A team of researchers, utilizing data from NASA’s retired Kepler Space Telescope, suggests that exoplanets expelling their atmospheres could account for a gap in exoplanet masses. The absence of exoplanets with masses ranging between 1.5 to 2 times that of Earth has puzzled scientists, and a recent study, published in The Astronomical Journal, proposes that this gap is not coincidental.
Jessie Christiansen, a research scientist at Caltech/IPAC and the lead author of the study, noted, “There’s something going on that impedes planets from reaching and/or staying at this size.”
Revealing a high occurrence of young, hot sub-Neptunes
Exoplanets are categorized into various types, including super-Earths (rocky planets similar to Earth) and hot Jupiters (high-temperature gas giants). However, there has been a noticeable scarcity of exoplanets in the mass range between super-Earths and sub-Neptunes. The researchers examined data from 600- to 800-million-year-old star clusters collected by NASA’s K2 mission, a continuation of the Kepler mission. They identified 15 exoplanet candidates and 10 previously confirmed exoplanets, revealing a high occurrence of young, hot sub-Neptunes.
The team proposed that the cores of these sub-Neptunes might be responsible for mass loss, leading to the observed gap in exoplanet masses. Core-powered mass loss occurs when a hot planetary core generates radiation that pushes the planet’s atmosphere away, eventually causing it to dissipate into space.
The study favored core-powered mass loss over photoevaporation as the driver of the mass gap, given the prevalence of sub-Neptunes in the studied clusters. Photoevaporation is believed to occur in the early stages of a planet’s existence, while the clusters examined in this study are hundreds of millions of years old. Therefore, core-powered mass loss appears to be a more plausible explanation.
A cluster of planets exhibiting a perplexing phenomenon
Although Kepler’s mission concluded in 2018, other telescopes such as Hubble and Webb continue to provide detailed insights into distant exoplanets, including the composition of their atmospheres and the nature of the clouds that shroud their skies.

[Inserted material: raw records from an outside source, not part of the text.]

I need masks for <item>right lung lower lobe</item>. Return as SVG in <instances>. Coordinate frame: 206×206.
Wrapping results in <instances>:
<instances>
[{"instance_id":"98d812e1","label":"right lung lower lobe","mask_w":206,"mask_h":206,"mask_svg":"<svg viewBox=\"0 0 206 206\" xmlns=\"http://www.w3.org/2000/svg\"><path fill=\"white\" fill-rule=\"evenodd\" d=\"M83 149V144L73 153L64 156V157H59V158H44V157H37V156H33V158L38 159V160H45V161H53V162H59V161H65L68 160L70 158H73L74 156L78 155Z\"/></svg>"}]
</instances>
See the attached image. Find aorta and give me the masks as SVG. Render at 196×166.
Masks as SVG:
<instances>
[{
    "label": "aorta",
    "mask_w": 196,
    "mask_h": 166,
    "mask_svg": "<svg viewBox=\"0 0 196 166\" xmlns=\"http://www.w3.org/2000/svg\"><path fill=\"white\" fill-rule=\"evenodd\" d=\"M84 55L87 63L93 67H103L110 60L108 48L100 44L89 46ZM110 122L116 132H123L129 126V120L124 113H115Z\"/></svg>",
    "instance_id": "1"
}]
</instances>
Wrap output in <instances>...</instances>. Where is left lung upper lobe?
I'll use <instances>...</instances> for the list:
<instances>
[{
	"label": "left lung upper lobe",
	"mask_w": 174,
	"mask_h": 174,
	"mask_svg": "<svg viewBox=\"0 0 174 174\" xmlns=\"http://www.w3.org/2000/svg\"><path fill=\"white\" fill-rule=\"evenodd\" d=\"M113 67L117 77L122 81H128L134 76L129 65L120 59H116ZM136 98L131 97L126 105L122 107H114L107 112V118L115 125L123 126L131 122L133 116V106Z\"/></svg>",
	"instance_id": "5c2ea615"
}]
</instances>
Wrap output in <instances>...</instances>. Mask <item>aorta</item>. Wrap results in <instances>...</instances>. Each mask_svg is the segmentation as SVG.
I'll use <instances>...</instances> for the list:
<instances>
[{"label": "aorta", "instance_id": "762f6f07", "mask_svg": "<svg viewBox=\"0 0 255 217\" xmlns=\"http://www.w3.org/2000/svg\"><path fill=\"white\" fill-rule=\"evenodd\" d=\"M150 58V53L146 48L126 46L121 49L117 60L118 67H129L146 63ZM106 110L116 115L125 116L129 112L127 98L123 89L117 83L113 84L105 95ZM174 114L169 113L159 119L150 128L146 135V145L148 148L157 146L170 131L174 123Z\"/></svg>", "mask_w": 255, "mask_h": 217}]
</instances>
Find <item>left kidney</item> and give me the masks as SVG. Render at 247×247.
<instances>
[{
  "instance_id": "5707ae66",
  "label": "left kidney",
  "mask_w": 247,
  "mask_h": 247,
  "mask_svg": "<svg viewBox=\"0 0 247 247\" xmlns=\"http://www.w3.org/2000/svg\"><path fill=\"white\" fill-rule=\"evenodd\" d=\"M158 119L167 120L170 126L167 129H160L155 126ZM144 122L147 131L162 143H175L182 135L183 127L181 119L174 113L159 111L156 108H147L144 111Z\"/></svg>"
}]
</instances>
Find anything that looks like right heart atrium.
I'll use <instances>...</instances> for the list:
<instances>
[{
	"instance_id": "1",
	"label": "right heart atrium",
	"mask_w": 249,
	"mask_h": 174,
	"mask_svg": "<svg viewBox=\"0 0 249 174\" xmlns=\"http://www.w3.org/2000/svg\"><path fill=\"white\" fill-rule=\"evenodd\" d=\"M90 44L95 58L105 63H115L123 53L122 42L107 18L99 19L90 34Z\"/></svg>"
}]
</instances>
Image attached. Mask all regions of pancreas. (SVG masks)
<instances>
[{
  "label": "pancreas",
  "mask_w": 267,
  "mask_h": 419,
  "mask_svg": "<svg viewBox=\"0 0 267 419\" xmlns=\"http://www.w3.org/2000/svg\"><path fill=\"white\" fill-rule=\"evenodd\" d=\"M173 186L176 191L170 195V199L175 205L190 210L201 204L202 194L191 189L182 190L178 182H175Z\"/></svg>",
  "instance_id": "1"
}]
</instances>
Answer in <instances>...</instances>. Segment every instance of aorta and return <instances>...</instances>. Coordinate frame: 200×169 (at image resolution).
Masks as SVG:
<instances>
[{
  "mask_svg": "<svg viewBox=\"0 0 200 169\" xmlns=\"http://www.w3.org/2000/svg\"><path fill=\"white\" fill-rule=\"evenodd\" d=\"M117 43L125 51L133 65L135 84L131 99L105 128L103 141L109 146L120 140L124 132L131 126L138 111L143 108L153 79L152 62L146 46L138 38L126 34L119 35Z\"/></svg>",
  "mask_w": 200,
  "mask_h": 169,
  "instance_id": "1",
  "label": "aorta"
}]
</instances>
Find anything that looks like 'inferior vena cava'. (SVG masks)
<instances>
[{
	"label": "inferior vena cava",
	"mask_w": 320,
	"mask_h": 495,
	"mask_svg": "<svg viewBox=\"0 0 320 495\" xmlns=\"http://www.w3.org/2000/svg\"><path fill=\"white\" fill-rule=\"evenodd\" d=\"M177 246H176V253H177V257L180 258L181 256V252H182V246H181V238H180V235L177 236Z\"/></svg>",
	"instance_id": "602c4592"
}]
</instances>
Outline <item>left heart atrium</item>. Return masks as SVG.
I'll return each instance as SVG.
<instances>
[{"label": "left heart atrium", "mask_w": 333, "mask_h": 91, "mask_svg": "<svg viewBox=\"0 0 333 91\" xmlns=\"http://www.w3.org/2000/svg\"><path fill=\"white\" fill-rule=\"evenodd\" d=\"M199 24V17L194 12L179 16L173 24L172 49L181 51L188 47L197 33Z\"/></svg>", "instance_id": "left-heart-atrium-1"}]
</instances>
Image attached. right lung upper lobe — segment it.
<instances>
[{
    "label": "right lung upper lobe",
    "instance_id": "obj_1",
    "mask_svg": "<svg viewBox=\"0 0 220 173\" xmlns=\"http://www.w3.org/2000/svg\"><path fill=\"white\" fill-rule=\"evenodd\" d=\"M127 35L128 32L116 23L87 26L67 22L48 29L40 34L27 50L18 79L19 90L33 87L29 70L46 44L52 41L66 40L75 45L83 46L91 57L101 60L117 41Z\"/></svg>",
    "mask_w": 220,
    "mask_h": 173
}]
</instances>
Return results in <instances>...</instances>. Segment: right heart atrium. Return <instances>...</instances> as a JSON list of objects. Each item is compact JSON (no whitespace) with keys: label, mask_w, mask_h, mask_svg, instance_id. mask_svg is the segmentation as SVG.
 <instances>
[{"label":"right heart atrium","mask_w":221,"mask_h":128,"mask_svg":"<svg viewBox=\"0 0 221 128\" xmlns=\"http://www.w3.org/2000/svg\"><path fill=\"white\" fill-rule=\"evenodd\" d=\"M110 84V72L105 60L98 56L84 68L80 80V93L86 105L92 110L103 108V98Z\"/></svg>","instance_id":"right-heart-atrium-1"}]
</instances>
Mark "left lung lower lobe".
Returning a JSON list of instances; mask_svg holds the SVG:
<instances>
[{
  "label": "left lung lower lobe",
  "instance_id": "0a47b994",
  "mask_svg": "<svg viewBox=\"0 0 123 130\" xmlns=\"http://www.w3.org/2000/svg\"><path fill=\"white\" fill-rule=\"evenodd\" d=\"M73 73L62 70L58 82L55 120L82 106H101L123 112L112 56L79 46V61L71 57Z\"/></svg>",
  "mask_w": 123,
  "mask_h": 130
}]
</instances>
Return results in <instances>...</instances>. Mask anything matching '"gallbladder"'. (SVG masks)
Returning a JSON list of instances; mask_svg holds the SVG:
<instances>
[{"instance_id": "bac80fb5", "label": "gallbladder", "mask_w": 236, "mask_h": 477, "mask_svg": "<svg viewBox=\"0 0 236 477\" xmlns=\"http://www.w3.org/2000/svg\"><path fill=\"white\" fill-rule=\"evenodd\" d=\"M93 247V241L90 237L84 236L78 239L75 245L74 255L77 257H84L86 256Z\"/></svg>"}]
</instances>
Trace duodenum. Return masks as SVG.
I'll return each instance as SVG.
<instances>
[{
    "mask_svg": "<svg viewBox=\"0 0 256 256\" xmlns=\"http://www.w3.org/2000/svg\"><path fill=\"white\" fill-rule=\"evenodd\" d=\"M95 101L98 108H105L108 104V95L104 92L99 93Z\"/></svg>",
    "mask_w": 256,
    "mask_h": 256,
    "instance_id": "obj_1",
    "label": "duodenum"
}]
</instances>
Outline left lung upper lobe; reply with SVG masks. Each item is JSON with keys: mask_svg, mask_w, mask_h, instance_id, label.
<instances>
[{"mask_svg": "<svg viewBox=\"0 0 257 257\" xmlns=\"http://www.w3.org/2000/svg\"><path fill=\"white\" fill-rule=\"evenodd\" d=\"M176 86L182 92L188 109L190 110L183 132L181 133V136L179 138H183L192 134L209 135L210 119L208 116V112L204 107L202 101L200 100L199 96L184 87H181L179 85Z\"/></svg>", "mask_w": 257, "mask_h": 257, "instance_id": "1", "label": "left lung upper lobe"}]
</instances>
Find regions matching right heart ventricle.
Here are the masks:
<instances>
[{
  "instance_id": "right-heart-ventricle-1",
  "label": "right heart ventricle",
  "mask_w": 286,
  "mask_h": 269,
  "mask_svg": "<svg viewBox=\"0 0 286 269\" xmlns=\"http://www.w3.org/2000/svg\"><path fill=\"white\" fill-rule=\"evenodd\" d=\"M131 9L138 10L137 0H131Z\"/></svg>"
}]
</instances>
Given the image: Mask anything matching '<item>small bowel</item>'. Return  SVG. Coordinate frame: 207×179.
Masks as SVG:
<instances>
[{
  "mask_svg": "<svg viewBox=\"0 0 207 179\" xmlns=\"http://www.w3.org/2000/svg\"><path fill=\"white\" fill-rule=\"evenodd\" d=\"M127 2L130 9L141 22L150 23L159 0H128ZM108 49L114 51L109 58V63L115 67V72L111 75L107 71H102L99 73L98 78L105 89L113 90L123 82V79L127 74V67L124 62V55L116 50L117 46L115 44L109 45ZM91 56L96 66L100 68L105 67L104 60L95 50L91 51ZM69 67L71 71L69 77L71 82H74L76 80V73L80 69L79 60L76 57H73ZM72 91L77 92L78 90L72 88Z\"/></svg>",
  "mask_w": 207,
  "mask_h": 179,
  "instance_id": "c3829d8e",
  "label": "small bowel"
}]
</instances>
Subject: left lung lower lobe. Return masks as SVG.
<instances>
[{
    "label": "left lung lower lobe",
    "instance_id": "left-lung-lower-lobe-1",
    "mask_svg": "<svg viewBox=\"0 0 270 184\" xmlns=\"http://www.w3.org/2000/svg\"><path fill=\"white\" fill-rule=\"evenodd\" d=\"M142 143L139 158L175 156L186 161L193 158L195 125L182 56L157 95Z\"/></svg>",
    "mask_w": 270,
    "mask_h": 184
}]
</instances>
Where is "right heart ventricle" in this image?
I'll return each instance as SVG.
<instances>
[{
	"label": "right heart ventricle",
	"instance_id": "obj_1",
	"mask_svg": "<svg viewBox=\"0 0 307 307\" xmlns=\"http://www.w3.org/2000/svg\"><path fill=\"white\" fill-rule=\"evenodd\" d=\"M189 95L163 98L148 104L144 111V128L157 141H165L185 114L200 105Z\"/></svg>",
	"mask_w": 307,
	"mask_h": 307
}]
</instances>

NASA scientists have been grappling with a cluster of planets exhibiting a perplexing phenomenon—apparent shrinkage possibly induced by radiation.
Beyond our solar system, a diverse array of worlds exists. These distant alien planets, known as exoplanets, can range from massive gas behemoths akin to Jupiter to rocky spheres approximately the size of Earth or even “super-puffs” possessing the density of cotton candy.
However, a puzzling gap has been identified where planets roughly 1.5 to two times the width of Earth should be located. Despite NASA’s discovery of over 5,000 exoplanets, there is a conspicuous scarcity of planets falling within this size range. While there are numerous super-Earths (up to 1.6 times Earth’s width) and sub-Neptunes (approximately two to four times Earth’s diameter), there is a notable dearth of planets occupying the space in between.
“Exoplanet scientists have enough data now to say that this gap is not a fluke. There’s something going on that impedes planets from reaching and/or staying at this size,” remarked Jessie Christiansen, a research scientist at Caltech and the science lead for the NASA Exoplanet Archive, as stated in a Wednesday press release.